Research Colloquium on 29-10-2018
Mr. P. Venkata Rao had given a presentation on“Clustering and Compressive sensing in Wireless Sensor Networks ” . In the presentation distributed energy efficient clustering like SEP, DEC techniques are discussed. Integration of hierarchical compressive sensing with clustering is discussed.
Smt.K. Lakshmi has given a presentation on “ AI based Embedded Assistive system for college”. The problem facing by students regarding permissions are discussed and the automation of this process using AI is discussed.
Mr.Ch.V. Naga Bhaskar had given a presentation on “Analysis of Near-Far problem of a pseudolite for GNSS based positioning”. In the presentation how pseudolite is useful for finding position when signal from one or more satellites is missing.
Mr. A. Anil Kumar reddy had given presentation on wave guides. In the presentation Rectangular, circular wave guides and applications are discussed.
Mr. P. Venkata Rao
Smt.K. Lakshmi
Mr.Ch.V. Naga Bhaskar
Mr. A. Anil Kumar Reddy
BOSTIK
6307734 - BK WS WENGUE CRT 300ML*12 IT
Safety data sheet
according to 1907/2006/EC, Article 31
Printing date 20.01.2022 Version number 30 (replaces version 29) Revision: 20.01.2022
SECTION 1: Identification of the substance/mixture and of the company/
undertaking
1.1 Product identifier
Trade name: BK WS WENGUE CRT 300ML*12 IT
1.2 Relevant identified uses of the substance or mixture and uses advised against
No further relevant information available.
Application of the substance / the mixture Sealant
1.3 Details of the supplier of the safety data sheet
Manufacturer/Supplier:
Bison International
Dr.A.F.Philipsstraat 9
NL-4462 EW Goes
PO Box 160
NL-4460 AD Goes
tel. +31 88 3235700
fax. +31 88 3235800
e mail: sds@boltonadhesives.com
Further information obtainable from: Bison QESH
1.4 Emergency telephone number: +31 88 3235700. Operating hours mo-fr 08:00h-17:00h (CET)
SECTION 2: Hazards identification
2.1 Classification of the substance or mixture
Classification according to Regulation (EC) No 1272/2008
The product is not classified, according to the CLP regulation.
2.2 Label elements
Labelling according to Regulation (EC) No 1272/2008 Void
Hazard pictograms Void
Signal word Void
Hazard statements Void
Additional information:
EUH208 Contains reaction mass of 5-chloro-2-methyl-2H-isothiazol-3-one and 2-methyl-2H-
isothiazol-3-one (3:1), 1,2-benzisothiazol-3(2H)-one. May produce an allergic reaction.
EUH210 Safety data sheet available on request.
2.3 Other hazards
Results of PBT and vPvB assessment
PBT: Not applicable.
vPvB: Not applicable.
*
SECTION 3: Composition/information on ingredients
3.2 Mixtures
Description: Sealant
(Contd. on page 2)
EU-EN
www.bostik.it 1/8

> Assigned task
Provide every line from the material that contains the word "Lakshmi".

> Solution to the problem
Smt.K. Lakshmi has given a presentation on “ AI based Embedded Assistive system for college”. The problem facing by students regarding permissions are discussed and the automation of this process using AI is discussed.
Smt.K. Lakshmi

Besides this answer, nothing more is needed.